- Selected excerpt -
# New Doordash Scam - I Got Hacked! Don't Be Next!



## Haanjo (Nov 10, 2016)

First off, I should have seen this from a mile away, but man this guy was good! So here is the scam - and its very convincing!

1. You will get a call from Doordash support from someone with an accent, while you are on your way to a pickup. Chances are this will be late Sunday night...hours before Doordash transfers money to your bank via the weekly withdrawal.

2. The scammer will tell you to pull over and tell you that the run you are on has been cancelled, but they will reimburse you for time, and add $10 to your account.

3. The scammer will tell you to double check your Doordash app to show you that the order has been cancelled.

4. The scammer will then send you two codes via text message and email that you verify.

5. The scammer may tell you something about your account that only you would know. In my case, it was that the ride that was just cancelled does not count to the ride bonus - in my case the scammer correctly mentioned that I was on run 12 of 13.

6. You will then be sent a text message or email from Doordash that asks you to input your Doordash Red Card Number and your Doordash password.

7. If you have done this, the scammer now has your Doordash password and has probably hacked your phone as well.

8. If your Doordash password is the same password for any other accounts you have, that means the scammer has the passwords to these accounts as well. 

I only knew I had been hacked because I checked my email about half an hour later and noticed that Doordash sent me an email indicating my bank information had changed and that I should contact them immediately if I did not make the change. Then it hit me...I opened the Doordash app and saw that my bank account information had changed.

When you call Doordash support, they may be kind of clueless. I had to tell the rep several times to cancel my Red Card because it had been compromised. You also have to tell the rep to reset your password, which they will send you a link to do, since there appears no place to do that in the app. You also need to change any other passwords that are the same as your Doordash password, as the scammer now has those.

Like I said, the scammer has either hacked your phone and can see your screen, which explains why they could verify what run I was on for the bonus...

So BEWARE!


----------



## Paladin220 (Jun 2, 2017)

Nothing new about this scam. It has been around for years on all platforms. Sorry you fell for it. Don't ever give out passwords for any account - under no scenario ever does any company need your password....they already have it.


----------



## Seamus (Jun 21, 2018)

*New OLD Doordash Scam - I Got Hacked! Don't Be Next!*


----------



## Seamus (Jun 21, 2018)

Paladin220 said:


> Don't ever give out passwords for any account -


Exactly!

No matter how many times it's said this continues to happen because there is always someone who hasn't heard this before.

Although we get tired of saying it, it bears repeating. If anyone who is new is reading this know there are people who for years find ways on Uber, Lyft. DD, GH, UE, Instacart etc.etc. that try to scam you to take over your account and steal your money. UNDER NO CIRCUMSTANCES, no matter how real it seems, should you ever give your account password (or ANY information) to anyone. There are numerous variations of different stories to get your info. Don't do it.


----------



## FLKeys (Dec 27, 2018)

Don't use the same password at multiple places. Come up with a password formula so you can have unique passwords for each site and still remember them.

Here is an example: 

Pick two 4-5 letter words that you can easily remember. Lets use Frog and Shoe. These will be the base for your passwords.
Now we need individual websites to finish our password.

- Task set -
**A)** List every service or platform that Seamus names in the Jun 21, 2018 post of the DoorDash scam thread that quotes Paladin220.
**B)** In the DoorDash scam thread, write out the passage again starting at the words "1. You will" and ending after "that you verify.", with "scammer" swapped for "caller" everywhere it occurs.

- Information -
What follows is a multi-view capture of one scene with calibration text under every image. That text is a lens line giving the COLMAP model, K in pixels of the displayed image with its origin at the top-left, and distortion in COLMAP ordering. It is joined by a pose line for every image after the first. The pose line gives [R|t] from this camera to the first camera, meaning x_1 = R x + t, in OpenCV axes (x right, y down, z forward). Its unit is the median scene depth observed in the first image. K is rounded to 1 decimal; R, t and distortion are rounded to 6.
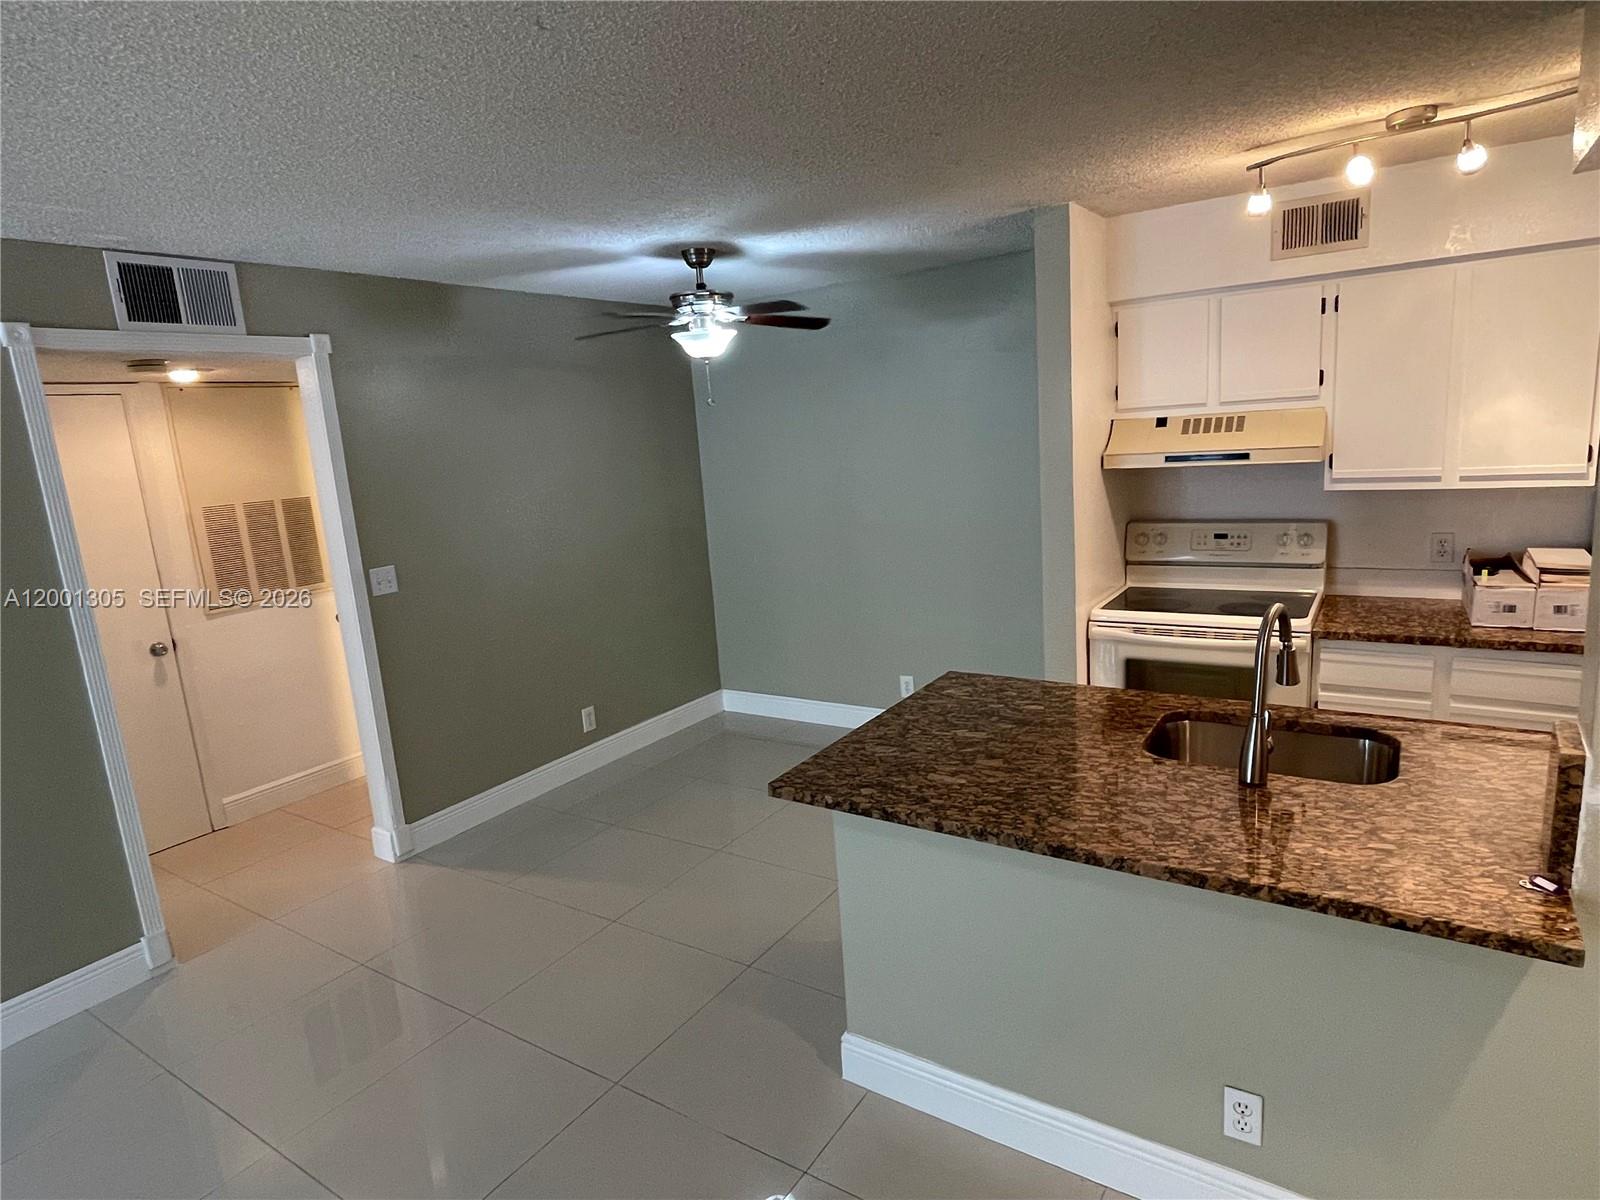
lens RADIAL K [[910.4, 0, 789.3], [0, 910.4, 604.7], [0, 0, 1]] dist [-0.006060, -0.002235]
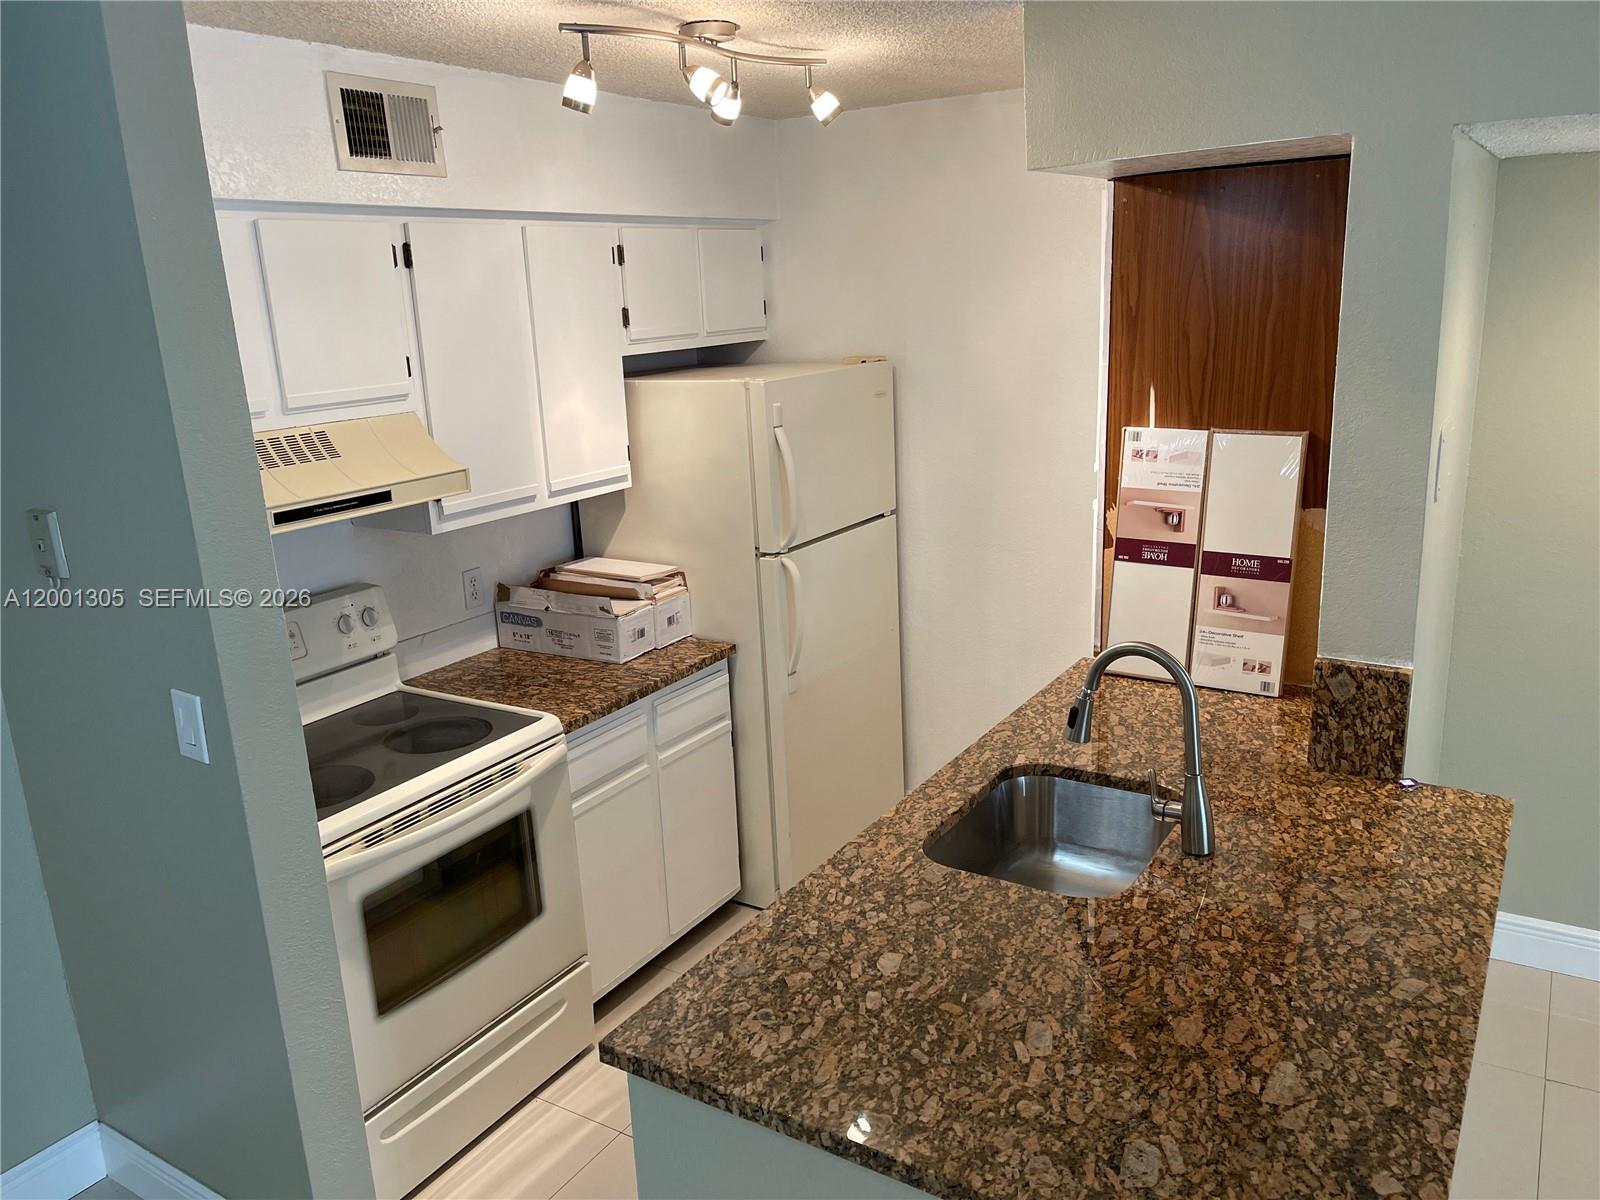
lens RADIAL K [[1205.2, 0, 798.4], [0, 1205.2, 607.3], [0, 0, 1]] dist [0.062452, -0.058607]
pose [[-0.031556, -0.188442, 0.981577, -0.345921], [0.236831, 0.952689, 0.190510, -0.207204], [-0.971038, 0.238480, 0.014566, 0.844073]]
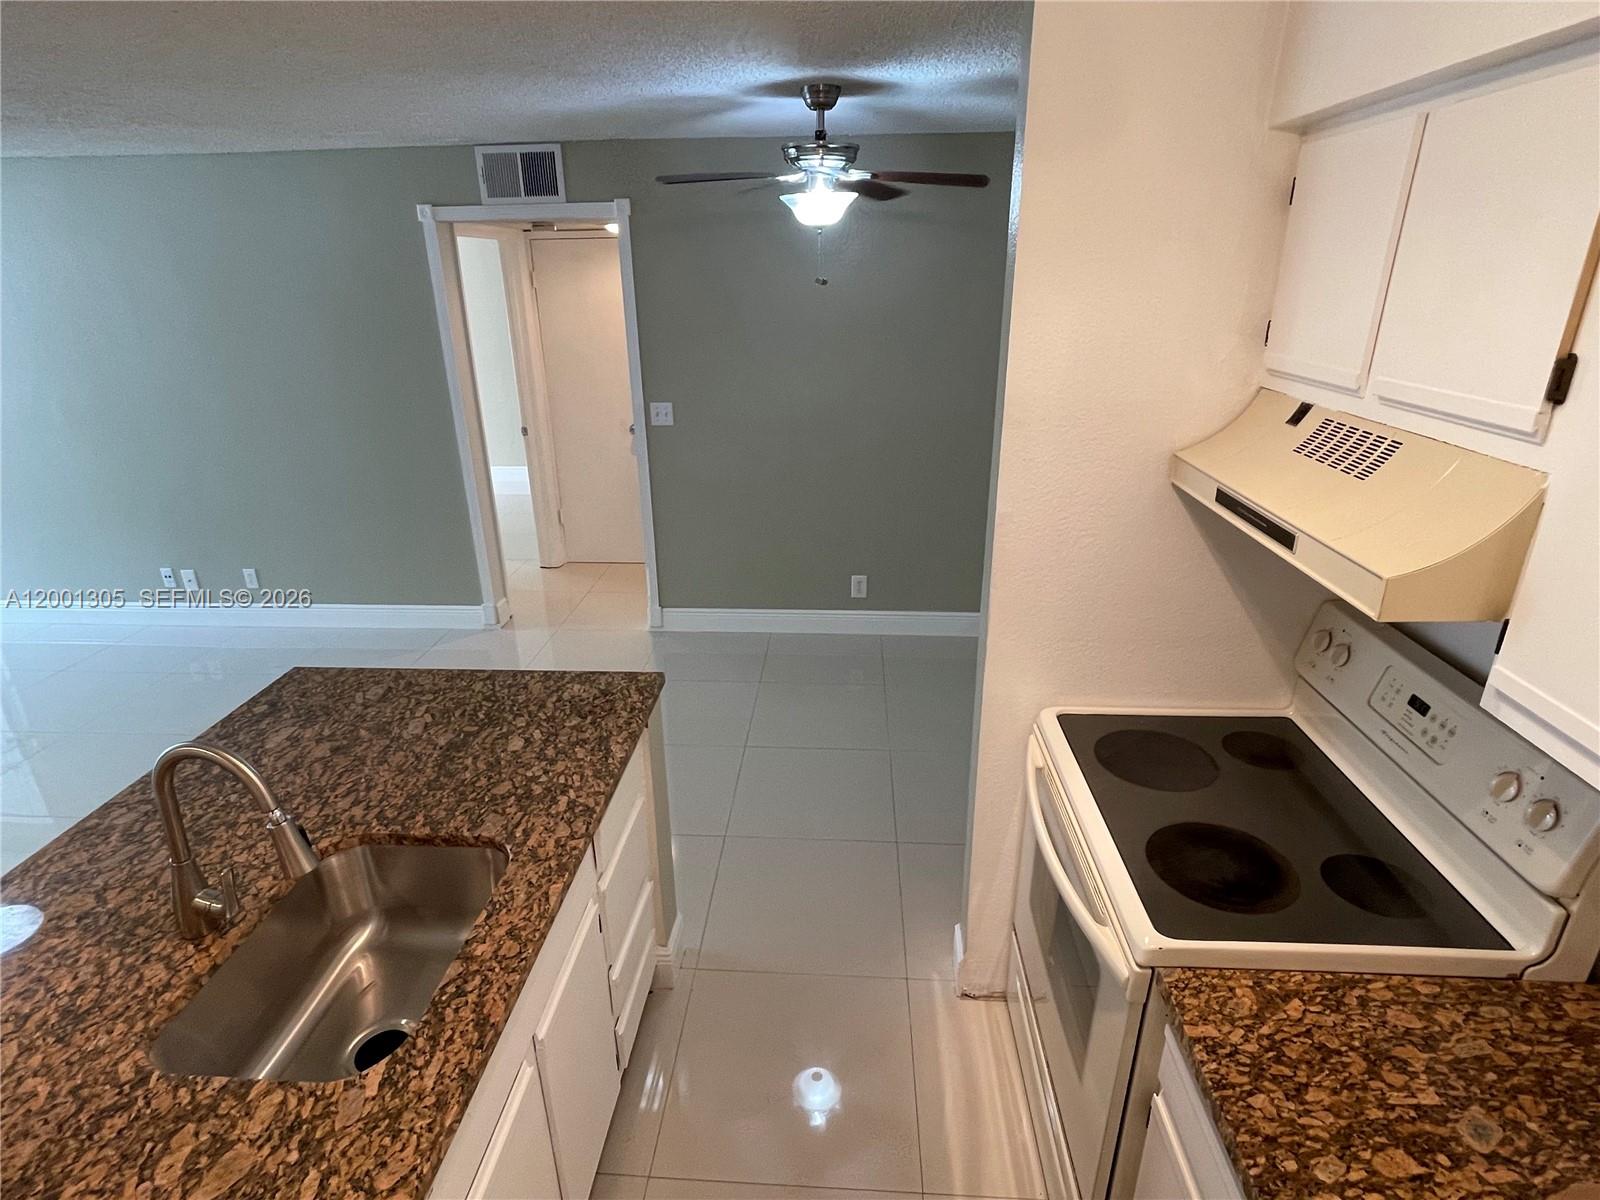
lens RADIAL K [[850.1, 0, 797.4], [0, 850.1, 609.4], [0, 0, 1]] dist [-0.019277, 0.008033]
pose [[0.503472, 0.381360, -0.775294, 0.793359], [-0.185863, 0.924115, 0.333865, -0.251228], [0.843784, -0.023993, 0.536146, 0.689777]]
...
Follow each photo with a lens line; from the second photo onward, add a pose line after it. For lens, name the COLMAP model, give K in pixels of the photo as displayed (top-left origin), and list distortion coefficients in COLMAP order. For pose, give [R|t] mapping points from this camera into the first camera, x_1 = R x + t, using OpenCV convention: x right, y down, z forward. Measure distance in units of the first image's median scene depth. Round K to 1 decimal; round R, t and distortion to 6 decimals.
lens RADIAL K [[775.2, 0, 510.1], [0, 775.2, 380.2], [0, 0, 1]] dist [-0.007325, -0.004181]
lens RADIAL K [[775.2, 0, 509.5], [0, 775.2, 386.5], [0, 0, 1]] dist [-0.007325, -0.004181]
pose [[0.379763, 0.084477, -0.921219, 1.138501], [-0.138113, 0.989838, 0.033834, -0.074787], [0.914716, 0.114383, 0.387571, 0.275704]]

- Task responses -
**A)** Uber, Lyft, DD, GH, UE, Instacart

**B)**
1. You will get a call from Doordash support from someone with an accent, while you are on your way to a pickup. Chances are this will be late Sunday night...hours before Doordash transfers money to your bank via the weekly withdrawal.

2. The caller will tell you to pull over and tell you that the run you are on has been cancelled, but they will reimburse you for time, and add $10 to your account.

3. The caller will tell you to double check your Doordash app to show you that the order has been cancelled.

4. The caller will then send you two codes via text message and email that you verify.